I used to be a writer, but after being diagnosed with Multiple Sclerosis in 1999 my whole life, and body, drastically changed. Now my eyes and hands don't work the way I want them to. I have days I can barely read.

I used to be a dancer, but now my foot won't let me carry out the movements I see in my head.

After my second ankle surgery in one year, I found myself stuck home, not able to do much at all. I felt isolated, defeated and purposeless. But the creative urge became overwhelming. I tried my hand at painting, but being unable to hold the brush only led to teary bouts of frustration. Then one day, I sat on the floor, balanced the canvas on my toes, and created my own, unique ways of painting—using my fingers and knuckles, on top of the canvas, but also from underneath. A technique no one else does.

I do not use any brushes or other instruments on my paintings once the paint hits the canvas.

Always having been strongly moved and controlled by music, I see entire choreographed, costumed and lit dances when a song attaches itself in my head. I then listen to nothing but that one song for weeks - from the mixing of the paints until the final application of varnish - I listen only to that song - and the result of this seems to bring out a visceral fluidity of emotion of each piece.

Attempting to control the uncontrollable, and to make something beautiful out of the chaos which ensues when I paint with my hands - is my way of fighting back against the daily uncontrollable issues I have with my health.
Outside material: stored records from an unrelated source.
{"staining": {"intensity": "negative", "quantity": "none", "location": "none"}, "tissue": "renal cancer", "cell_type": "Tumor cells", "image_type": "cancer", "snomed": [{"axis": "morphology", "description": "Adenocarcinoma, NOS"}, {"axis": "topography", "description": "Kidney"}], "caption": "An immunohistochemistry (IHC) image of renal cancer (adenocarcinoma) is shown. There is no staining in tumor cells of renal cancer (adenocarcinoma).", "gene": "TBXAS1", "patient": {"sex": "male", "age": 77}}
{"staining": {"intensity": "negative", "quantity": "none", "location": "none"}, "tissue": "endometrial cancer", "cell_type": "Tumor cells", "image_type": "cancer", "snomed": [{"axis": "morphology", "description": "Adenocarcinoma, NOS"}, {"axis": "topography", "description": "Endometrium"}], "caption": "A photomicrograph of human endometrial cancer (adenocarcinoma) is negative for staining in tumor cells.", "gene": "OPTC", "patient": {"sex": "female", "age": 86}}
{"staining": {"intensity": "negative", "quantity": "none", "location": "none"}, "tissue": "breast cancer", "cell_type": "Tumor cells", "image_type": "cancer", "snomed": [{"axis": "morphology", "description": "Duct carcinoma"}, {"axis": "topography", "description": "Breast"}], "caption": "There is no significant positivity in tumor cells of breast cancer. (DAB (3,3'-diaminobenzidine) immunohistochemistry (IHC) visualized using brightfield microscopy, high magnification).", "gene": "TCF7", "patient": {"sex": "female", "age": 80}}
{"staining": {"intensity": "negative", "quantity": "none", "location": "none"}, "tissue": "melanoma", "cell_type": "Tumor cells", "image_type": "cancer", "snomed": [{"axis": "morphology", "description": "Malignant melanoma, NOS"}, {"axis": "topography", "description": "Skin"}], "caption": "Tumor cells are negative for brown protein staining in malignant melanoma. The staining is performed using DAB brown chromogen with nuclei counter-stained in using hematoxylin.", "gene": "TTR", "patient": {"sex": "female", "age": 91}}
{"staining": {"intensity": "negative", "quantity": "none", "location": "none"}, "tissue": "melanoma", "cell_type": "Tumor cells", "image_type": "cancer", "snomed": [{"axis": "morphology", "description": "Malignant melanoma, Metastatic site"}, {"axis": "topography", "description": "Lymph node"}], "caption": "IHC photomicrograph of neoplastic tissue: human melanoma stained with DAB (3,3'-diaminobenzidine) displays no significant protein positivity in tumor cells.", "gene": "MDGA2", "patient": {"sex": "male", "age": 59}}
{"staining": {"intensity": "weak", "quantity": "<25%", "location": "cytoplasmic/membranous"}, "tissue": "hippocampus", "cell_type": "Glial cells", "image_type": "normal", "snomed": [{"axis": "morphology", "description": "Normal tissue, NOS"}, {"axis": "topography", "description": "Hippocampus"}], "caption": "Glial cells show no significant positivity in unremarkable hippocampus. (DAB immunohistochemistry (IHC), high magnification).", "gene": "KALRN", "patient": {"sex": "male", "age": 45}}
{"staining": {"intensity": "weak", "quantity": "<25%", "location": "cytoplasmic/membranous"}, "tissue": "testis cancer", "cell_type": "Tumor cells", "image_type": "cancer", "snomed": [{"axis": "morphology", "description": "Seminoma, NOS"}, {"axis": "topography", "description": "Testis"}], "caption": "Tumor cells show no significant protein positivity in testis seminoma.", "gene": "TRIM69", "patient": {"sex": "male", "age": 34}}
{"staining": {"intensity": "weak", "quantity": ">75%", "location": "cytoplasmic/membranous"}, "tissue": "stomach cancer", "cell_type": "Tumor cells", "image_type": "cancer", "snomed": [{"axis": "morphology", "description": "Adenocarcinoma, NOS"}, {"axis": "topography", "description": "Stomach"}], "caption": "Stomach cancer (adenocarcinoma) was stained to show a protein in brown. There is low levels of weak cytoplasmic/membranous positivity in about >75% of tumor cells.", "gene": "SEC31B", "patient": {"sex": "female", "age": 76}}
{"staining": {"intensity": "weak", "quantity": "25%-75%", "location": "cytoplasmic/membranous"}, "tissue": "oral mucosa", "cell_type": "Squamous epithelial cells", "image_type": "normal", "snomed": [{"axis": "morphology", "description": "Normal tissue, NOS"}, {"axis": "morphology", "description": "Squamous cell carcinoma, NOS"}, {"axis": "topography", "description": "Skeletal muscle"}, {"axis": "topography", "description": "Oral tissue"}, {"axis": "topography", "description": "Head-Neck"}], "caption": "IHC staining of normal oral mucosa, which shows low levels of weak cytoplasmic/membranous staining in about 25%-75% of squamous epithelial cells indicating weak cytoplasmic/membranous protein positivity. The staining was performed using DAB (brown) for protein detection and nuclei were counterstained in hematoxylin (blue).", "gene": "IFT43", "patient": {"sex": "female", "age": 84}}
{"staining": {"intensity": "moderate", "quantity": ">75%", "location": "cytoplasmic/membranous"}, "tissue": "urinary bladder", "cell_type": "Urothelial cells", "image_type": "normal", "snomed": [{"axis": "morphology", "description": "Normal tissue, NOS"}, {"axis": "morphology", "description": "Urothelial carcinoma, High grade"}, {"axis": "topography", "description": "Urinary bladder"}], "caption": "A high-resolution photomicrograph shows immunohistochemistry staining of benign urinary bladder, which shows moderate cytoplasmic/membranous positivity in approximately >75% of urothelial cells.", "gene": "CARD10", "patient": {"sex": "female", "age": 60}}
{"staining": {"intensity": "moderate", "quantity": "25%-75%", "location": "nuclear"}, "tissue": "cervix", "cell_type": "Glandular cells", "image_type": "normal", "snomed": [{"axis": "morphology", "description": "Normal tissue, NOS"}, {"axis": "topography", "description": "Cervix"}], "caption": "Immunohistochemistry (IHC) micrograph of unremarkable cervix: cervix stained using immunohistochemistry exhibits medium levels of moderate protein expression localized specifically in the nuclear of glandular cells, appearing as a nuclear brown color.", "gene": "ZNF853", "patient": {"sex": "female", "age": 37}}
Each painting is named after the song which inspired it - and I encourage you to listen to the songs as you take a second and third look at each one - to see if they stir in you the same emotions -- the loss, the unpredictability and the beauty of life in each one that I do.

When I am sitting on the floor, bent over a painting, covered in paint and creating unusual and unexpected textures and otherworldy effects - I get tremendous joy from creating paintings which seem to shift and move. Through my art, I can now tell stories with paint & I can once again dance—with my hands.